Keep the wording of each record exactly the same when you repeat it, and leave out pictures.

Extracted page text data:
>>>
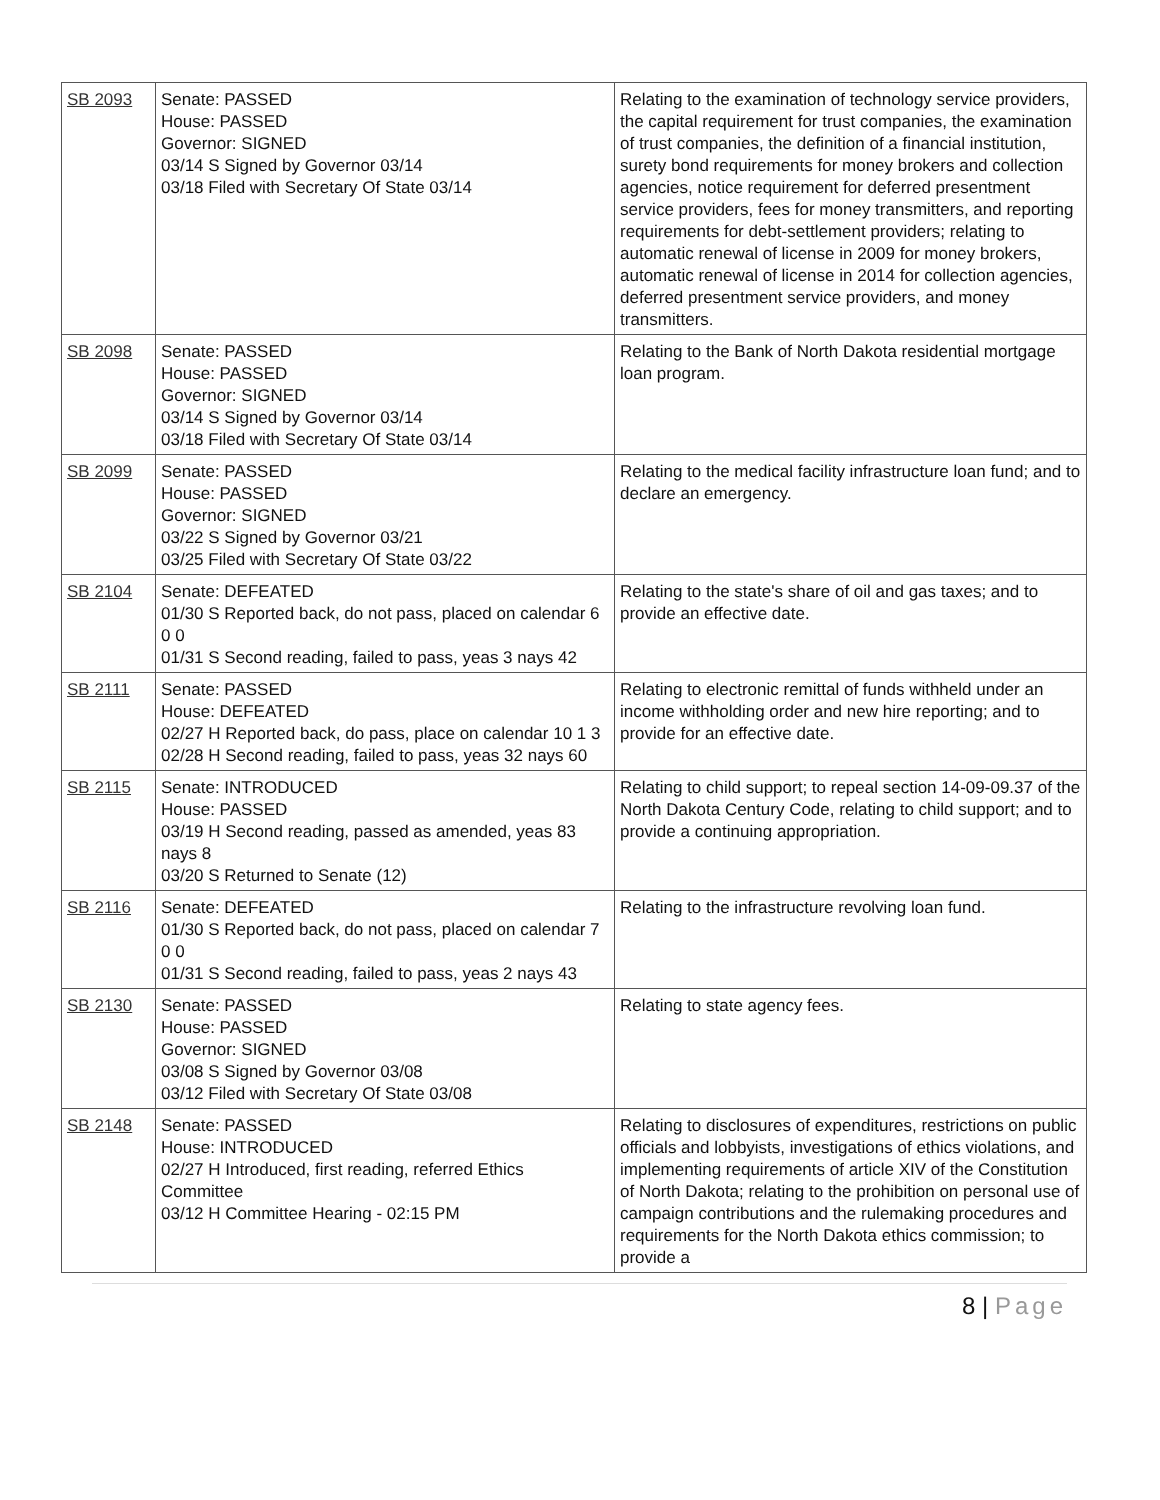| SB 2093 | Senate: PASSED House: PASSED Governor: SIGNED 03/14 S Signed by Governor 03/14 03/18 Filed with Secretary Of State 03/14 | Relating to the examination of technology service providers, the capital requirement for trust companies, the examination of trust companies, the definition of a financial institution, surety bond requirements for money brokers and collection agencies, notice requirement for deferred presentment service providers, fees for money transmitters, and reporting requirements for debt-settlement providers; relating to automatic renewal of license in 2009 for money brokers, automatic renewal of license in 2014 for collection agencies, deferred presentment service providers, and money transmitters. |
| SB 2098 | Senate: PASSED House: PASSED Governor: SIGNED 03/14 S Signed by Governor 03/14 03/18 Filed with Secretary Of State 03/14 | Relating to the Bank of North Dakota residential mortgage loan program. |
| SB 2099 | Senate: PASSED House: PASSED Governor: SIGNED 03/22 S Signed by Governor 03/21 03/25 Filed with Secretary Of State 03/22 | Relating to the medical facility infrastructure loan fund; and to declare an emergency. |
| SB 2104 | Senate: DEFEATED 01/30 S Reported back, do not pass, placed on calendar 6 0 0 01/31 S Second reading, failed to pass, yeas 3 nays 42 | Relating to the state's share of oil and gas taxes; and to provide an effective date. |
| SB 2111 | Senate: PASSED House: DEFEATED 02/27 H Reported back, do pass, place on calendar 10 1 3 02/28 H Second reading, failed to pass, yeas 32 nays 60 | Relating to electronic remittal of funds withheld under an income withholding order and new hire reporting; and to provide for an effective date. |
| SB 2115 | Senate: INTRODUCED House: PASSED 03/19 H Second reading, passed as amended, yeas 83 nays 8 03/20 S Returned to Senate (12) | Relating to child support; to repeal section 14-09-09.37 of the North Dakota Century Code, relating to child support; and to provide a continuing appropriation. |
| SB 2116 | Senate: DEFEATED 01/30 S Reported back, do not pass, placed on calendar 7 0 0 01/31 S Second reading, failed to pass, yeas 2 nays 43 | Relating to the infrastructure revolving loan fund. |
| SB 2130 | Senate: PASSED House: PASSED Governor: SIGNED 03/08 S Signed by Governor 03/08 03/12 Filed with Secretary Of State 03/08 | Relating to state agency fees. |
| SB 2148 | Senate: PASSED House: INTRODUCED 02/27 H Introduced, first reading, referred Ethics Committee 03/12 H Committee Hearing - 02:15 PM | Relating to disclosures of expenditures, restrictions on public officials and lobbyists, investigations of ethics violations, and implementing requirements of article XIV of the Constitution of North Dakota; relating to the prohibition on personal use of campaign contributions and the rulemaking procedures and requirements for the North Dakota ethics commission; to provide a |
8 | Page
<<<
- [Exercise solution]:
| SB 2093 | Senate: PASSED House: PASSED Governor: SIGNED 03/14 S Signed by Governor 03/14 03/18 Filed with Secretary Of State 03/14 | Relating to the examination of technology service providers, the capital requirement for trust companies, the examination of trust companies, the definition of a financial institution, surety bond requirements for money brokers and collection agencies, notice requirement for deferred presentment service providers, fees for money transmitters, and reporting requirements for debt-settlement providers; relating to automatic renewal of license in 2009 for money brokers, automatic renewal of license in 2014 for collection agencies, deferred presentment service providers, and money transmitters. |
| SB 2098 | Senate: PASSED House: PASSED Governor: SIGNED 03/14 S Signed by Governor 03/14 03/18 Filed with Secretary Of State 03/14 | Relating to the Bank of North Dakota residential mortgage loan program. |
| SB 2099 | Senate: PASSED House: PASSED Governor: SIGNED 03/22 S Signed by Governor 03/21 03/25 Filed with Secretary Of State 03/22 | Relating to the medical facility infrastructure loan fund; and to declare an emergency. |
| SB 2104 | Senate: DEFEATED 01/30 S Reported back, do not pass, placed on calendar 6 0 0 01/31 S Second reading, failed to pass, yeas 3 nays 42 | Relating to the state's share of oil and gas taxes; and to provide an effective date. |
| SB 2111 | Senate: PASSED House: DEFEATED 02/27 H Reported back, do pass, place on calendar 10 1 3 02/28 H Second reading, failed to pass, yeas 32 nays 60 | Relating to electronic remittal of funds withheld under an income withholding order and new hire reporting; and to provide for an effective date. |
| SB 2115 | Senate: INTRODUCED House: PASSED 03/19 H Second reading, passed as amended, yeas 83 nays 8 03/20 S Returned to Senate (12) | Relating to child support; to repeal section 14-09-09.37 of the North Dakota Century Code, relating to child support; and to provide a continuing appropriation. |
| SB 2116 | Senate: DEFEATED 01/30 S Reported back, do not pass, placed on calendar 7 0 0 01/31 S Second reading, failed to pass, yeas 2 nays 43 | Relating to the infrastructure revolving loan fund. |
| SB 2130 | Senate: PASSED House: PASSED Governor: SIGNED 03/08 S Signed by Governor 03/08 03/12 Filed with Secretary Of State 03/08 | Relating to state agency fees. |
| SB 2148 | Senate: PASSED House: INTRODUCED 02/27 H Introduced, first reading, referred Ethics Committee 03/12 H Committee Hearing - 02:15 PM | Relating to disclosures of expenditures, restrictions on public officials and lobbyists, investigations of ethics violations, and implementing requirements of article XIV of the Constitution of North Dakota; relating to the prohibition on personal use of campaign contributions and the rulemaking procedures and requirements for the North Dakota ethics commission; to provide a |
8 | Page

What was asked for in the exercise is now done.